__Work to be completed__. Hunt for the word "Motion" across the entries below, copying each line that holds it.

__Data supplied__.
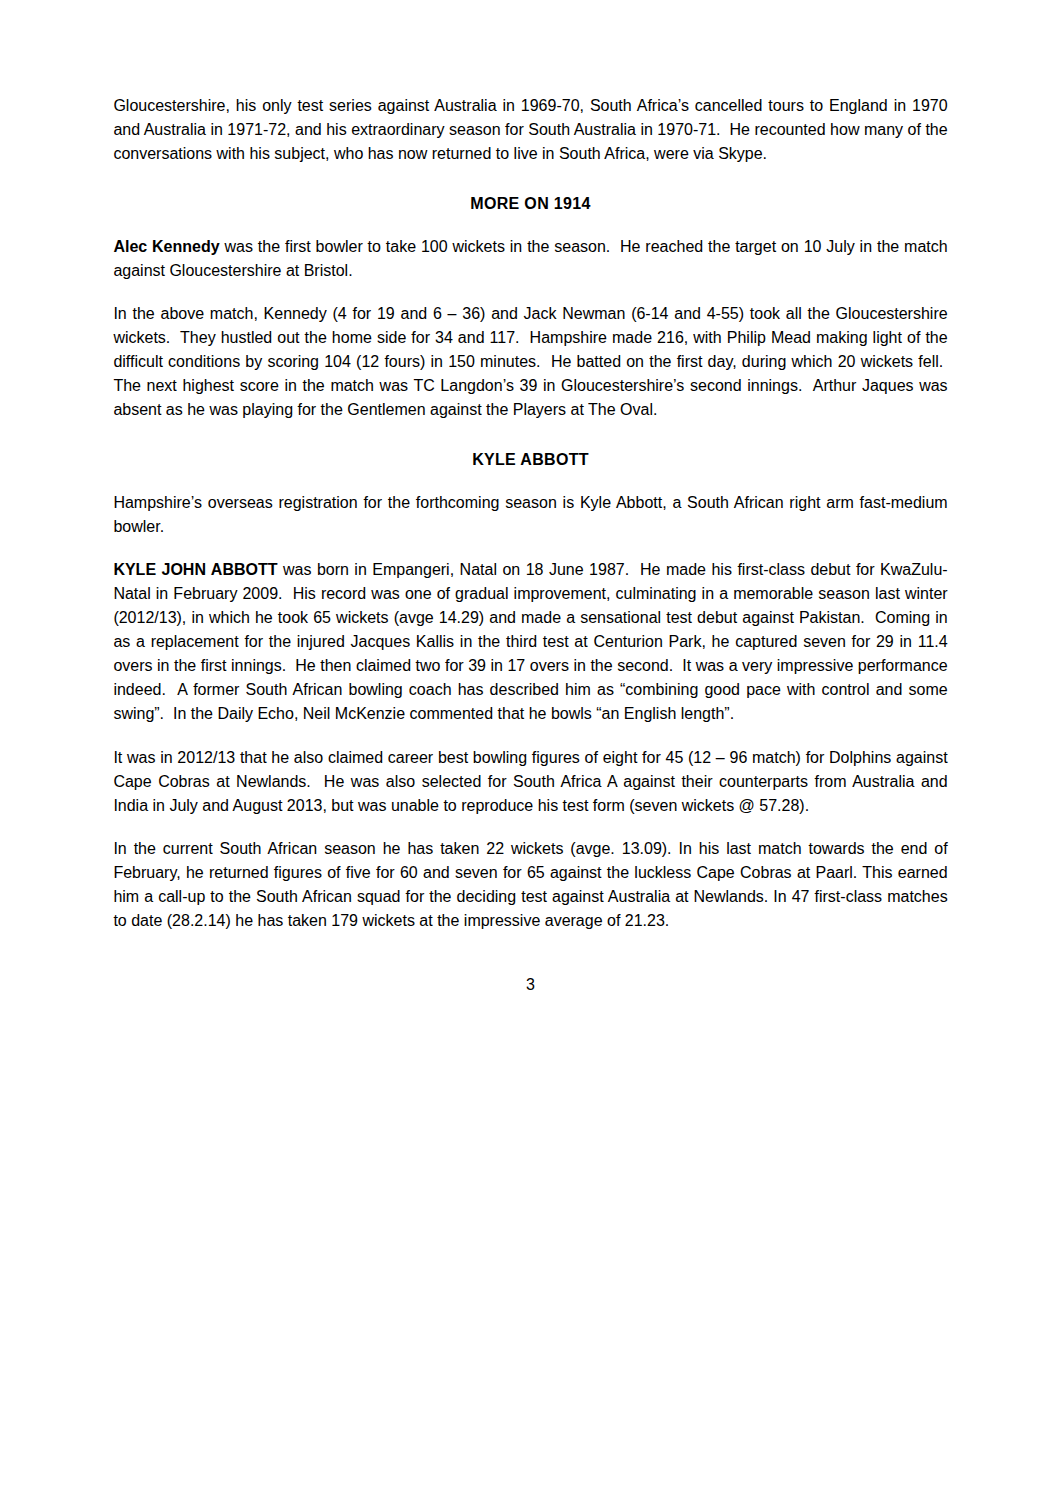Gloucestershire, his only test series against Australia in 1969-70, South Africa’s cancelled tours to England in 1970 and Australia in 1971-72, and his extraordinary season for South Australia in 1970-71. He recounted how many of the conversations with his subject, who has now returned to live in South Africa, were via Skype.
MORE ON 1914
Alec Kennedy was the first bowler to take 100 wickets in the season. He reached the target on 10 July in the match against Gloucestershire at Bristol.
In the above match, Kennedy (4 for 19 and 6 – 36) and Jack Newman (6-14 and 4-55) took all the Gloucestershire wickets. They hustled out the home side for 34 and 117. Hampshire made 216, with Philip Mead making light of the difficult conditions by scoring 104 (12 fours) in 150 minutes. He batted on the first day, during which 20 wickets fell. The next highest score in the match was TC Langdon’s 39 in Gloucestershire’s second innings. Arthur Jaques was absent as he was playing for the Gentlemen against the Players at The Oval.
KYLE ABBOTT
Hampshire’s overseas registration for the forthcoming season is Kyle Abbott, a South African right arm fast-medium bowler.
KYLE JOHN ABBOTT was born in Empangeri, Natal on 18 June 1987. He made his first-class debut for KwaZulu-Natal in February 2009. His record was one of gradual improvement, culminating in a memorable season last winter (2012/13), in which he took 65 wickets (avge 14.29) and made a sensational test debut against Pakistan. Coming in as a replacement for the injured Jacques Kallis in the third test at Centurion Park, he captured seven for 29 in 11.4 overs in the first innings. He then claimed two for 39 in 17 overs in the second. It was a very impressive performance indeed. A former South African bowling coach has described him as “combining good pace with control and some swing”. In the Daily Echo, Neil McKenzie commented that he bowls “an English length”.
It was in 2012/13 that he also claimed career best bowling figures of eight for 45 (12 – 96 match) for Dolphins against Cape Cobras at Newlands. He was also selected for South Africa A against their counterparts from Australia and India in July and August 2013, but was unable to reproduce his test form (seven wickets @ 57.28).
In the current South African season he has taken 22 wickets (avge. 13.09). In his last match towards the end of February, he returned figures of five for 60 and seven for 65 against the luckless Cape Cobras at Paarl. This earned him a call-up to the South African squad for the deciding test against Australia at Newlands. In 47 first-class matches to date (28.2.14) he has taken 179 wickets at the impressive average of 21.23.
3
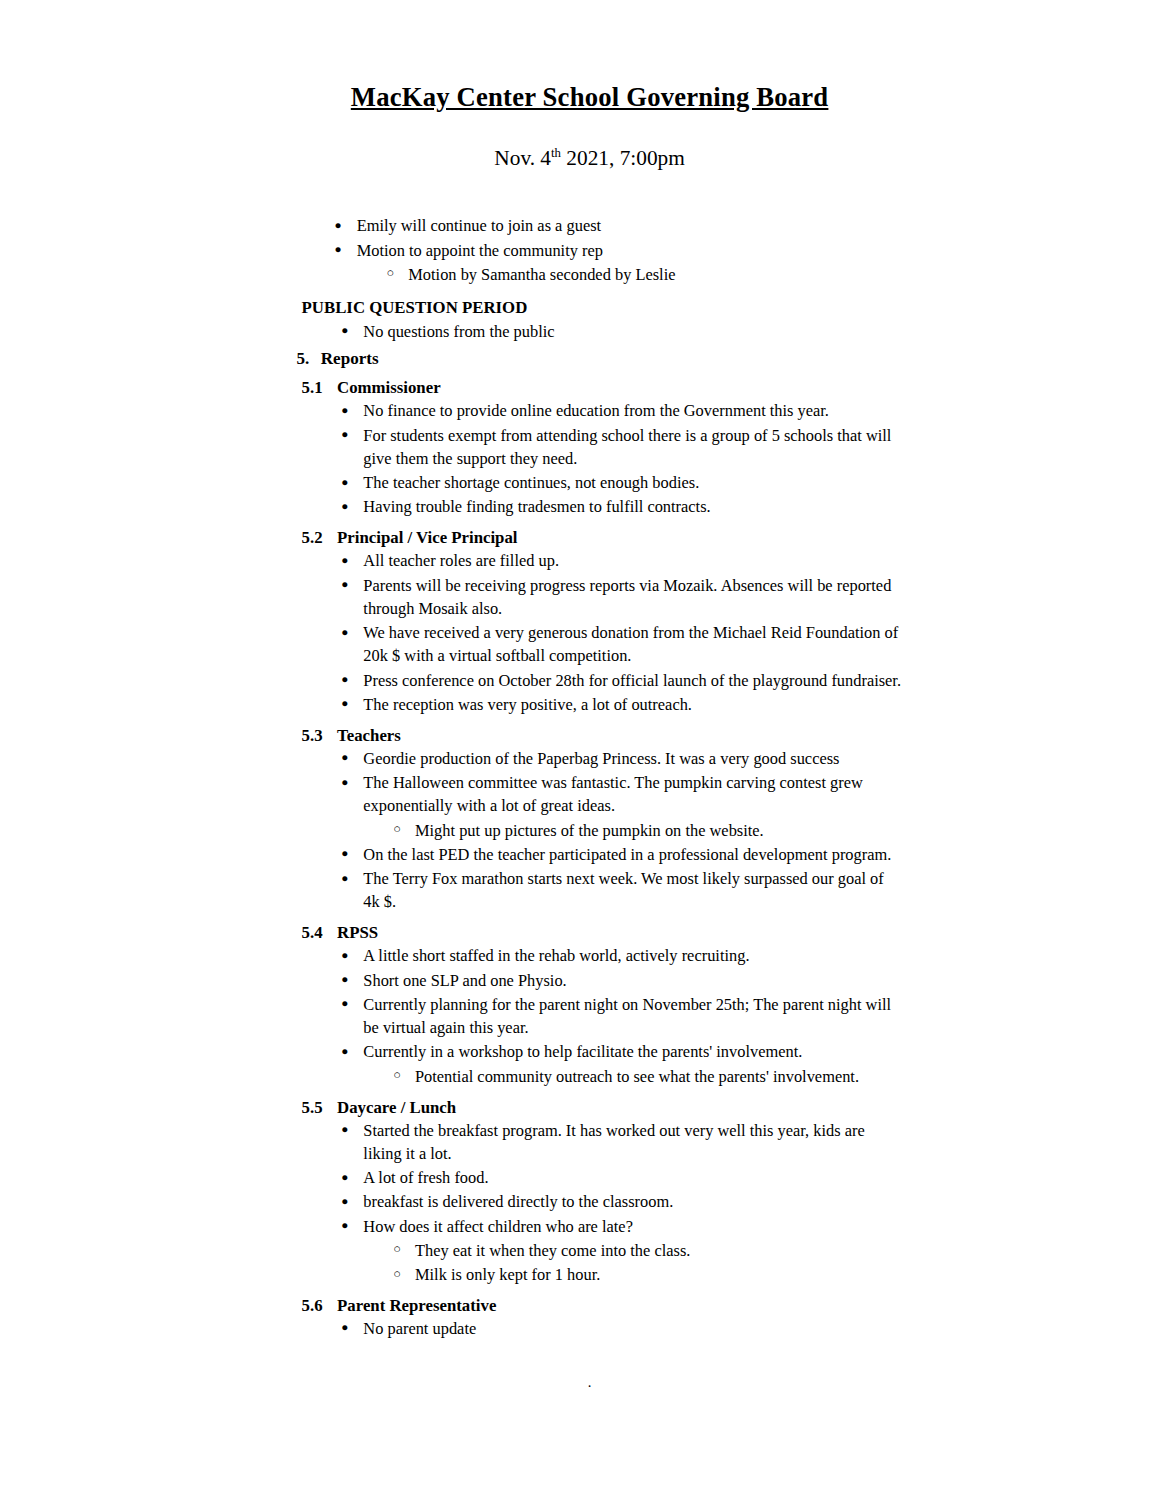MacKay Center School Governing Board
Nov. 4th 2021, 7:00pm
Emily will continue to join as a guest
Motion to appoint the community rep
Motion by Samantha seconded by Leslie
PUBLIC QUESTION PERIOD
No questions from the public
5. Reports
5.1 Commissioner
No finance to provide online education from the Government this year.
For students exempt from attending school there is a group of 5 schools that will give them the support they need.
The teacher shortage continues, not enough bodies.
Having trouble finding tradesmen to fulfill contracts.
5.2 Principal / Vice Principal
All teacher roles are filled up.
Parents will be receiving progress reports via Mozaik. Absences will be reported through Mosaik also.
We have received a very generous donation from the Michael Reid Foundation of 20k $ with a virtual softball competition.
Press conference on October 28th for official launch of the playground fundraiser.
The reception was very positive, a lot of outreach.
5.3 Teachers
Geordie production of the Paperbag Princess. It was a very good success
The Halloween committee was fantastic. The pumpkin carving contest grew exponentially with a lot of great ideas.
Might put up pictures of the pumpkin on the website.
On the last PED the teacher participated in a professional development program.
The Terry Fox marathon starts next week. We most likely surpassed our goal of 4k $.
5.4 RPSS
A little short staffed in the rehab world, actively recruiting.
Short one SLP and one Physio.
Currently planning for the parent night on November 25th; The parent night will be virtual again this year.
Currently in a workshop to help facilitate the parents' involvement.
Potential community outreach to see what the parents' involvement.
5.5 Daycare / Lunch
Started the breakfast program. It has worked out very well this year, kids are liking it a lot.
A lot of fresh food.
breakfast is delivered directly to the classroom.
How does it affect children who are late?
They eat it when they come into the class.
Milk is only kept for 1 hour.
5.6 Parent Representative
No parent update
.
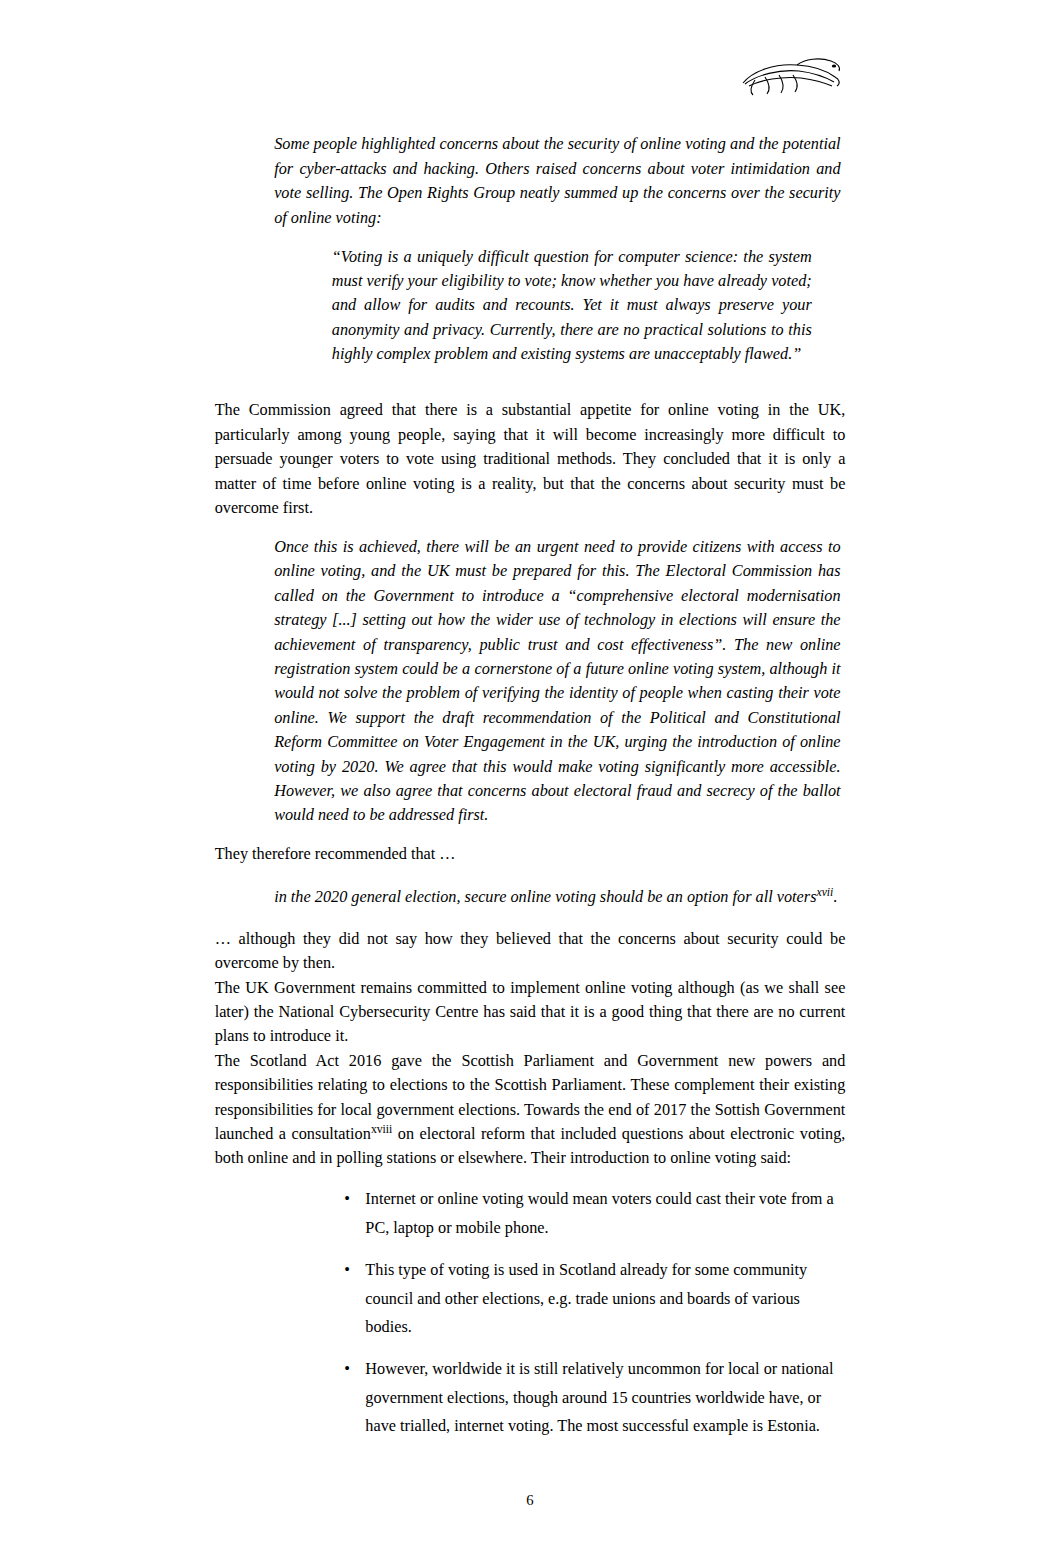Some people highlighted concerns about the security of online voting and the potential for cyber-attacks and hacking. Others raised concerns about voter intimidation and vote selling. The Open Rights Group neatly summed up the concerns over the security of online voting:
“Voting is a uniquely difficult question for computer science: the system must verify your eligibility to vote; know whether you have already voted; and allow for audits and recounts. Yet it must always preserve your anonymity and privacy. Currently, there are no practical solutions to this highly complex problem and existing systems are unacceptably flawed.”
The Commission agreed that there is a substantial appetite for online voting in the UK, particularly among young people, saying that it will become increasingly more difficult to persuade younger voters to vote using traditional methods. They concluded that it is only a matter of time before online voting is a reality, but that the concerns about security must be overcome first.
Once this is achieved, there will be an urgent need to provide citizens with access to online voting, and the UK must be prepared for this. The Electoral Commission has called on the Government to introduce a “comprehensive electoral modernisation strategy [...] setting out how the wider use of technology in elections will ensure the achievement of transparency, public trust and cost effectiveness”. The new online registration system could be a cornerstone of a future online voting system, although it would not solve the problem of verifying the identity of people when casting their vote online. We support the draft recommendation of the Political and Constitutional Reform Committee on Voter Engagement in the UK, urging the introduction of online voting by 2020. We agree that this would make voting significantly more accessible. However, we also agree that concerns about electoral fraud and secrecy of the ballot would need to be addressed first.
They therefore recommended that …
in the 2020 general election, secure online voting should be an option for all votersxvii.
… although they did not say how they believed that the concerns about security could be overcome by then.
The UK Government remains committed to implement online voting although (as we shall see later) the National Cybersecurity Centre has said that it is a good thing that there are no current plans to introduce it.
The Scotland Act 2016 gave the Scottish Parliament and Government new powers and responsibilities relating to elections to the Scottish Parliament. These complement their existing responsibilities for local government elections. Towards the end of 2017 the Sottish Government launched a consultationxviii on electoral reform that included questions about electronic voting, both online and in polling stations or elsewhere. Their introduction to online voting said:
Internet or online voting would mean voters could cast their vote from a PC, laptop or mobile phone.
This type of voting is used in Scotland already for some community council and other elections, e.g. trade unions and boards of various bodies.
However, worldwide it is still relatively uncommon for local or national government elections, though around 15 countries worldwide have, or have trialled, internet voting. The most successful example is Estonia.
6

__Answer to this task__.
Motion to appoint the community rep
Motion by Samantha seconded by Leslie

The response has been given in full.